Oh wait, I think I see what you’re trying to do, and why it’s not working.
I misunderstood your original post. Apologies.
setInterval doesnt re-evaluate the timer on every loop - it resolved your random value, came up with a number (somewhere in the range of 2000-2099), and said “every X milliseconds, run this function.”
What you’re doing here, is start a function. That function sets a new timer, which re-evaluates the random modifier, every loop.

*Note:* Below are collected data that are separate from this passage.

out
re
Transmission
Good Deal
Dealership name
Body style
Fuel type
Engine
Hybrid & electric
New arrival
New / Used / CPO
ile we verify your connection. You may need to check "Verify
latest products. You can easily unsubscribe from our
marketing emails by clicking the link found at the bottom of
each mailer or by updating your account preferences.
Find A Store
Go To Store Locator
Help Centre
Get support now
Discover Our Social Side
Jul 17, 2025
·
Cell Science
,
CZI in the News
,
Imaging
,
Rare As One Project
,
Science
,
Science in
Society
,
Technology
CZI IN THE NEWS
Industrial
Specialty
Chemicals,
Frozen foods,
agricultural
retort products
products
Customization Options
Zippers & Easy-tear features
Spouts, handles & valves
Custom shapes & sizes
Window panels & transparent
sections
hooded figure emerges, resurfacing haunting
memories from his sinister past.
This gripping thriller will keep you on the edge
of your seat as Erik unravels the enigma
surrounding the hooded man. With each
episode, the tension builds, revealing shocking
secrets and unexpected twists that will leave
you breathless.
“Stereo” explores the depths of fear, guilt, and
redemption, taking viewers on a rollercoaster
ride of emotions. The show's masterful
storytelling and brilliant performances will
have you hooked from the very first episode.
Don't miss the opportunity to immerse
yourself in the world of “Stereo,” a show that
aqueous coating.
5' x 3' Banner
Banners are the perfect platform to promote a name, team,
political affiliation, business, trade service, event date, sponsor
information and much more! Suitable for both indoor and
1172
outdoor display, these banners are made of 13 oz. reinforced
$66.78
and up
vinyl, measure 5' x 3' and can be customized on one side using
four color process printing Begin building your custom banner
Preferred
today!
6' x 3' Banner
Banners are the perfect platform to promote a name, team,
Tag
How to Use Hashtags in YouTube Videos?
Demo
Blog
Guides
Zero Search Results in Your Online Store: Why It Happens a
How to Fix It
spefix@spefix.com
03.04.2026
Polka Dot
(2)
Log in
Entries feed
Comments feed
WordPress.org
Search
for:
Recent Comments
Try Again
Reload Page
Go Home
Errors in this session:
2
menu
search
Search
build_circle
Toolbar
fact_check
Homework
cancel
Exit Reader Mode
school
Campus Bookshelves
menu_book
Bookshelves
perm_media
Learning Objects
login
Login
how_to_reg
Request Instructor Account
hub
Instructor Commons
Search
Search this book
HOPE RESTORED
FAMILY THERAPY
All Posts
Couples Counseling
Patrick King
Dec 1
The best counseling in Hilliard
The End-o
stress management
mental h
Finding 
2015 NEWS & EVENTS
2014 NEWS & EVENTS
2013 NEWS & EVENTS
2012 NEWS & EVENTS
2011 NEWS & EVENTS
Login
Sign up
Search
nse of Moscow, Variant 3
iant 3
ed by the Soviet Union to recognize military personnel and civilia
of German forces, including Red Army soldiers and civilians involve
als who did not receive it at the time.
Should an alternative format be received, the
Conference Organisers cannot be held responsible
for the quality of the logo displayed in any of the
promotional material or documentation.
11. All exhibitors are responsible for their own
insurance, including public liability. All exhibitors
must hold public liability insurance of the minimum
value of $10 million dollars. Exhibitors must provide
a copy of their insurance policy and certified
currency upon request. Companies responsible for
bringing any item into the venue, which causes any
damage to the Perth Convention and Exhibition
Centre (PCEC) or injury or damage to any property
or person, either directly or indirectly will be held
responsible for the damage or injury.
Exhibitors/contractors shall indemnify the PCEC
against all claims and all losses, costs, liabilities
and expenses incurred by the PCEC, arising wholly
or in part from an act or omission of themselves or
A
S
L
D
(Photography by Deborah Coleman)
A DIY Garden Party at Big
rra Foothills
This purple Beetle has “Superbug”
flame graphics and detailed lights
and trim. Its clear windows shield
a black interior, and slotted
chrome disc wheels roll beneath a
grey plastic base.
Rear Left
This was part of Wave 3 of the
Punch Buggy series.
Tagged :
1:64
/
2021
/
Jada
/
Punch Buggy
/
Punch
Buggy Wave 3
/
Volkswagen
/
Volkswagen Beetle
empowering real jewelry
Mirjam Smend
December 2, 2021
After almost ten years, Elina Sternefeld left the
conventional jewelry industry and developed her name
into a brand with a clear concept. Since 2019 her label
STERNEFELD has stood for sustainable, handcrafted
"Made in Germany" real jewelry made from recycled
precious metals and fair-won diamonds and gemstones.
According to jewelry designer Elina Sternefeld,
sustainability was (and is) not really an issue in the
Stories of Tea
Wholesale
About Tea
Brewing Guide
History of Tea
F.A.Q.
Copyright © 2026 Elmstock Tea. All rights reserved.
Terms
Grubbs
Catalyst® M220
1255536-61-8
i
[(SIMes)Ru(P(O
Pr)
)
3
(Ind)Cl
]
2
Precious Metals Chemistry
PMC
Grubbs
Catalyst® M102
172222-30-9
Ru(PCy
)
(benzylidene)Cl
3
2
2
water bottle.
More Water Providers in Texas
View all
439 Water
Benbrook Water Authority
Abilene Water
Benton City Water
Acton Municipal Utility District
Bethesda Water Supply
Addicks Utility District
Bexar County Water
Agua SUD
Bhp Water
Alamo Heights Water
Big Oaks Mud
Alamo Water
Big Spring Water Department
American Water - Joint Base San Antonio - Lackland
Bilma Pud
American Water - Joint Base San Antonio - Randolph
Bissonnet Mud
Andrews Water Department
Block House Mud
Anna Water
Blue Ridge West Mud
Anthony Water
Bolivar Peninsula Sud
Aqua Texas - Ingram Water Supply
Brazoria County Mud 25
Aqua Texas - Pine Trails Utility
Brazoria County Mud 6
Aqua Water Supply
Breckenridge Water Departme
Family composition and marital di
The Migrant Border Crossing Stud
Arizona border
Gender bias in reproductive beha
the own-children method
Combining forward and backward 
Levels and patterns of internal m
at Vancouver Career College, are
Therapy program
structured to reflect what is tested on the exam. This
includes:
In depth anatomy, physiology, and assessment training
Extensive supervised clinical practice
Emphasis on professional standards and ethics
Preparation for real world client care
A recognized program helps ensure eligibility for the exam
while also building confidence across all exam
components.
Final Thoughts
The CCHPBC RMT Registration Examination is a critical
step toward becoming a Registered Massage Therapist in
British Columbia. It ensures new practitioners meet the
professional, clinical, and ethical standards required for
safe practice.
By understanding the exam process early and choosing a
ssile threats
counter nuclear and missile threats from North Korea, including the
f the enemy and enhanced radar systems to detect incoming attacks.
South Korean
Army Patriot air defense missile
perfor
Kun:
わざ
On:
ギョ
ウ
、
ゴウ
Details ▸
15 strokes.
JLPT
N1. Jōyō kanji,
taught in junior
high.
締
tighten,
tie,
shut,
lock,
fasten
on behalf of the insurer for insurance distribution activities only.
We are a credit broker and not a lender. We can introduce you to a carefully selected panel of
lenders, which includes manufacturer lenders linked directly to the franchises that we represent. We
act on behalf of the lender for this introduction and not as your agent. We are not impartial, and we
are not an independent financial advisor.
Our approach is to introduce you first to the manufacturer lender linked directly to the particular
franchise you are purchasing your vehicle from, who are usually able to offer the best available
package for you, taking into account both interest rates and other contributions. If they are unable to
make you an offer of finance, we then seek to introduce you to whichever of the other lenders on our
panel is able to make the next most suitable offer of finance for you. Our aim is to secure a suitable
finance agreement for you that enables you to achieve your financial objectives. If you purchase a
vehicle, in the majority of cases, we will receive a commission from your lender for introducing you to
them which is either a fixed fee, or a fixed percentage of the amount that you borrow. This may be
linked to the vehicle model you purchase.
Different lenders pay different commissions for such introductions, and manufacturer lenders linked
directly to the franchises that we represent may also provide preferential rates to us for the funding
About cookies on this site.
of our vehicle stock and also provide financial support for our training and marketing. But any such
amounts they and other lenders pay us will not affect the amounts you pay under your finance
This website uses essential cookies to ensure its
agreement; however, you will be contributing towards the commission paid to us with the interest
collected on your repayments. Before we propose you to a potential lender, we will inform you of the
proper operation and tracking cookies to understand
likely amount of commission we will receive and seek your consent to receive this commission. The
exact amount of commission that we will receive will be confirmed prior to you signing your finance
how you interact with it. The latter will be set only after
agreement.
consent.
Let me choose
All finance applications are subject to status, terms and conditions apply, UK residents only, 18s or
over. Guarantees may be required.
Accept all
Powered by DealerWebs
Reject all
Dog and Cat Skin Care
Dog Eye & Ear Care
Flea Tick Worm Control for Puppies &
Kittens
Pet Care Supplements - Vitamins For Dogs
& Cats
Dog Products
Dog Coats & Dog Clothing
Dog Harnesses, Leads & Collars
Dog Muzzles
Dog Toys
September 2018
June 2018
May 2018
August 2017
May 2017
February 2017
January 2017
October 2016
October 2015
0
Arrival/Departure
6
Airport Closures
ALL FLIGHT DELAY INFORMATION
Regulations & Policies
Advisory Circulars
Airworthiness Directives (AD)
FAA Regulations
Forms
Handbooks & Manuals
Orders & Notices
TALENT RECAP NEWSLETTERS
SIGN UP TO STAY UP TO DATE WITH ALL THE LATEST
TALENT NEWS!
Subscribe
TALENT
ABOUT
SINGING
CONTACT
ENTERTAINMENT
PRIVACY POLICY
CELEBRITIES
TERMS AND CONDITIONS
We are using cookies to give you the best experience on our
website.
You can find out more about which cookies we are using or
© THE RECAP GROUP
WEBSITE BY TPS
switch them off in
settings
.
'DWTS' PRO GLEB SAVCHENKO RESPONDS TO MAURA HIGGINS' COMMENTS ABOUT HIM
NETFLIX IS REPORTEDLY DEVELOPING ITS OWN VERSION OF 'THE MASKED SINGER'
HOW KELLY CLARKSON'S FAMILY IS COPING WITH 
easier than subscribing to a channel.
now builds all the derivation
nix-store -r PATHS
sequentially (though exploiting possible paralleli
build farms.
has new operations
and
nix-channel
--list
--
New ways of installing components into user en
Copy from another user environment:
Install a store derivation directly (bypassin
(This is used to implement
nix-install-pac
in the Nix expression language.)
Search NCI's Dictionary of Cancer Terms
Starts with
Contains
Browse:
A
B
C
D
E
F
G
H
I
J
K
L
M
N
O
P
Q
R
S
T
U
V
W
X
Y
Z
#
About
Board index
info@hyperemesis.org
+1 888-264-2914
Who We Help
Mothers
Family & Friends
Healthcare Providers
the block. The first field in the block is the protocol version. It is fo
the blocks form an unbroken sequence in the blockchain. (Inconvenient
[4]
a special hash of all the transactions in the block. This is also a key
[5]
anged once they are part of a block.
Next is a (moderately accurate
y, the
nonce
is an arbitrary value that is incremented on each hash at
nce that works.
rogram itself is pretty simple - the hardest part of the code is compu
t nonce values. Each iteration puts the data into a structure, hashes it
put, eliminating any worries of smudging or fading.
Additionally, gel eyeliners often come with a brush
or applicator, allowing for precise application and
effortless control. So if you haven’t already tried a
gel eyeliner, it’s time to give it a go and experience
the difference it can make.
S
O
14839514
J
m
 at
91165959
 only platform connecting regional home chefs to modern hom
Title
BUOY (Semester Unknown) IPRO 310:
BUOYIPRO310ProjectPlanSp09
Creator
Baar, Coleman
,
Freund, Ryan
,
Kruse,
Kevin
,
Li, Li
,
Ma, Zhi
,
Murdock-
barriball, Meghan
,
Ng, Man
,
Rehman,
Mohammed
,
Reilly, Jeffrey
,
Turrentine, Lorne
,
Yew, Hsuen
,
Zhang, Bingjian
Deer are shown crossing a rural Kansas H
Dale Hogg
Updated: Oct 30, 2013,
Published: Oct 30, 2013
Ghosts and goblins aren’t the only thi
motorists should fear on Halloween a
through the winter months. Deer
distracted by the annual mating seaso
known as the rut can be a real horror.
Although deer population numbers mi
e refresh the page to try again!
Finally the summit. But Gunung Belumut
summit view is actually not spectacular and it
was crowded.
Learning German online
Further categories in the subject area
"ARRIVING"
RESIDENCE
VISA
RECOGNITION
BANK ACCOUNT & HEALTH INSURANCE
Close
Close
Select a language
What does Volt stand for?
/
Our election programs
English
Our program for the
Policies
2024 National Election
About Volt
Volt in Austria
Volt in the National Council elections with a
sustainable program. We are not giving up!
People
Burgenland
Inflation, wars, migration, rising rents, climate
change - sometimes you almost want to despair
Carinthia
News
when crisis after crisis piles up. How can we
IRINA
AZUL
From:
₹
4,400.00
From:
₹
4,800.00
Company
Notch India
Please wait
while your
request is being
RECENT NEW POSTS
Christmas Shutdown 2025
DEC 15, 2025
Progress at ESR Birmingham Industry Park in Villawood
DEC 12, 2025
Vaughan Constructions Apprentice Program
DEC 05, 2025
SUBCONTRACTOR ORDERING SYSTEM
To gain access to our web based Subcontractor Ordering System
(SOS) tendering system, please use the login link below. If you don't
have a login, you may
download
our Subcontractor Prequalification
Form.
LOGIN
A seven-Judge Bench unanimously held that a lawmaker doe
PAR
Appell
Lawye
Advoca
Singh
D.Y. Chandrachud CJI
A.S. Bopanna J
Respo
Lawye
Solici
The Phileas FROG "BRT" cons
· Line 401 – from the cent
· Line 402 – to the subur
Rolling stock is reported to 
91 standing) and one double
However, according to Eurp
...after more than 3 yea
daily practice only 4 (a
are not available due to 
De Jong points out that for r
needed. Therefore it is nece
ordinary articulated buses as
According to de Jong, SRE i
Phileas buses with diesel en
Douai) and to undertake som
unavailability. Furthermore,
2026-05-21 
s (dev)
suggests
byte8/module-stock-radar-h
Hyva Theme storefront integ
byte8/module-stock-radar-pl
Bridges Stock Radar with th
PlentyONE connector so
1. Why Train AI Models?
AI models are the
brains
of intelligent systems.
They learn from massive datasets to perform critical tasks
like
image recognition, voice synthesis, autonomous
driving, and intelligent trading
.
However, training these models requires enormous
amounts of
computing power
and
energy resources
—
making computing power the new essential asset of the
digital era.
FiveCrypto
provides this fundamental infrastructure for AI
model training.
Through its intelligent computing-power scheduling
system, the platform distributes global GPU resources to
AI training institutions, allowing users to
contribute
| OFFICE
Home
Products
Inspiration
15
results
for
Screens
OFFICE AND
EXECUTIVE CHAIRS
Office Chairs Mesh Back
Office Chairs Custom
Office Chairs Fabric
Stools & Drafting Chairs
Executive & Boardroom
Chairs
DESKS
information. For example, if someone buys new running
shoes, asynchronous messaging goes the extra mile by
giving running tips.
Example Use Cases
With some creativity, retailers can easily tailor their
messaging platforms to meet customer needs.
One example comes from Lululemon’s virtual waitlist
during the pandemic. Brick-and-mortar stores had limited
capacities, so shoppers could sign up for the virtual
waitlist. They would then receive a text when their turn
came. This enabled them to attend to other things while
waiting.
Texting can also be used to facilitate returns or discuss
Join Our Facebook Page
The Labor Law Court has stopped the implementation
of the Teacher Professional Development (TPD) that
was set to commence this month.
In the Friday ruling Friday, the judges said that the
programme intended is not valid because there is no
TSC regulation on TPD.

Well explained, … mili seconds so the random number will always be between 0 and 1 eg .9999 or .0001 so to get the right effect I should increase the multiplier
just put example in spreadsheet with different random numbers between 0 and 1 do the calculation there will always be a small variant so this will not work
Hi @johan40, you don’t need to clear anything if you’re using setTimeout(), just don’t start the next one…
var timeLeft = 479
function countdown () {
console.log(timeLeft)
timeLeft--
if (timeLeft > 470) {
setTimeout(countdown, 200 + Math.random() * 100)
}
}
countdown()
Fun fact: clearTimeout() and clearInterval() can be used interchangeably as their handles are sharing the same pool… although you should of course always use the correct one to avoid readability mayhem. ^^
Not really though I’m afraid – the countdown only stops because downloadTimer is not defined, so clearInterval(downloadTimer) will throw a reference error… which is a rather drastic measure at any rate. And if it was defined the countdown would keep going in the background, you’d just not print the current time left to the screen; have a look at post #12 how to actually terminate the countdown.
Which is… accurate, but for the benefit of describing what it is doing, it’s choosing not to do another step in the countdown.
Your countdown timer is, in fact, just a function that decrements a value.
What makes it a timer is the setTimeout, which runs exactly once.
BUT, your function says, “If the value is more than 470, start a NEW timeout, that runs exactly once, and then executes this function again.”
So clearing this Timeout doesnt make any sense - you don’t want to interrupt the timer between cycles, you want to wait until your value has reached a predetermined value, and then simply stop making new timeouts.
A slight difference, but it is an important distinction - interrupting a cycle, rather than logical execution at the end of a cycle.
No, there’s no need to clear a timeout or interval at all (and downloadTimer still wouldn’t be defined); when using setTimeout() as described earlier, the function basically calls itself until a certain condition is met, and then it just doesn’t schedule the next invocation.